The opening of Breaking In is jarring and confusing and sets the tone for the rest of the roughly 90-minute film, which could best be described as Panic Room-meets-Eye for an Eye—with black people.
A handsome, older black man is jogging through a residential neighborhood when he is suddenly and without warning struck by a pickup truck. As he lies in the street, struggling for what are probably his last breaths, the driver of the truck gets out and stomps him, ensuring that he dies.
That one confusing incident is the setup for a film that, while full of plot holes and unanswered questions, gives us plenty of Gabrielle Union kicking ass—and that is what we all want to see anyway.
Union plays Shaun, and the dead man is her father. Shaun and her two children, Jasmine (Ajiona Alexus) and Glover (Seth Carr), head to her father’s technologically advanced and highly secured fortress somewhere in Wisconsin to prepare the house to be sold. Shaun grew up in the home, but her children have never been there before.
They are immediately mesmerized by the mansion, and as Glover goes wandering around, playing with a drone he found and exploring the property, Jasmine—in typical teen fashion—finds a room to sit alone in with her cellphone, listening to music and chatting with her new boyfriend.
Just why Shaun’s father was killed and what he did for a living is never explained, but he was clearly wealthy, and it is a piece of that wealth that four bumbling criminals are after when they break into the home.
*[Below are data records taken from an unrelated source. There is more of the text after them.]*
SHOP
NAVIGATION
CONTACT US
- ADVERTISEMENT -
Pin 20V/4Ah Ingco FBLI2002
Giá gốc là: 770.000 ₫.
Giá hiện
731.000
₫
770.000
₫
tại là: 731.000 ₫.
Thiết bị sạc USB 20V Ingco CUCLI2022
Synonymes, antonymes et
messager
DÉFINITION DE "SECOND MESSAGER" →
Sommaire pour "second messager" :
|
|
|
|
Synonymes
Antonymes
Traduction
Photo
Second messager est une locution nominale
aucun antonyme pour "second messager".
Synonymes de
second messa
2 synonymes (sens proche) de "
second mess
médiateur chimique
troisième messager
The thieves are after a safe that contains $4 million in cash. Again, we don’t know how they knew about the safe and how they got into the fortress unnoticed, but once they are inside, Shaun suddenly finds herself locked outside and away from her children. The thieves then taunt Shaun, holding her children hostage, and the rest of the movie is spent on Shaun trying to get back in and save her babies.
Because what mother wouldn’t do whatever it is she needs to do to save her children from the bad guys?
Shaun and her children prove to be incredibly smart, at times outwitting the idiots who have broken in and are holding them hostage; but there is enough tension, twists and turns to make you wonder whether or not the three of them will actually make it out alive.
The action in the film moves fast, and the more the criminals irritate Shaun, the more ass she kicks—and that alone makes the film well worth the price of admission.
Union is definitely action-movie material, but while Breaking In showcases her action chops, it doesn’t do her justice. Still, it’s worth watching, if only to see one beautiful black woman kick the asses of four desperate men, all while working to save her children.
Both Union and Richard Cabral—who plays a completely unhinged criminal who gets a sick thrill from maiming and killing people—give standout performances in the film.
Breaking In opens in theaters Friday, May 11.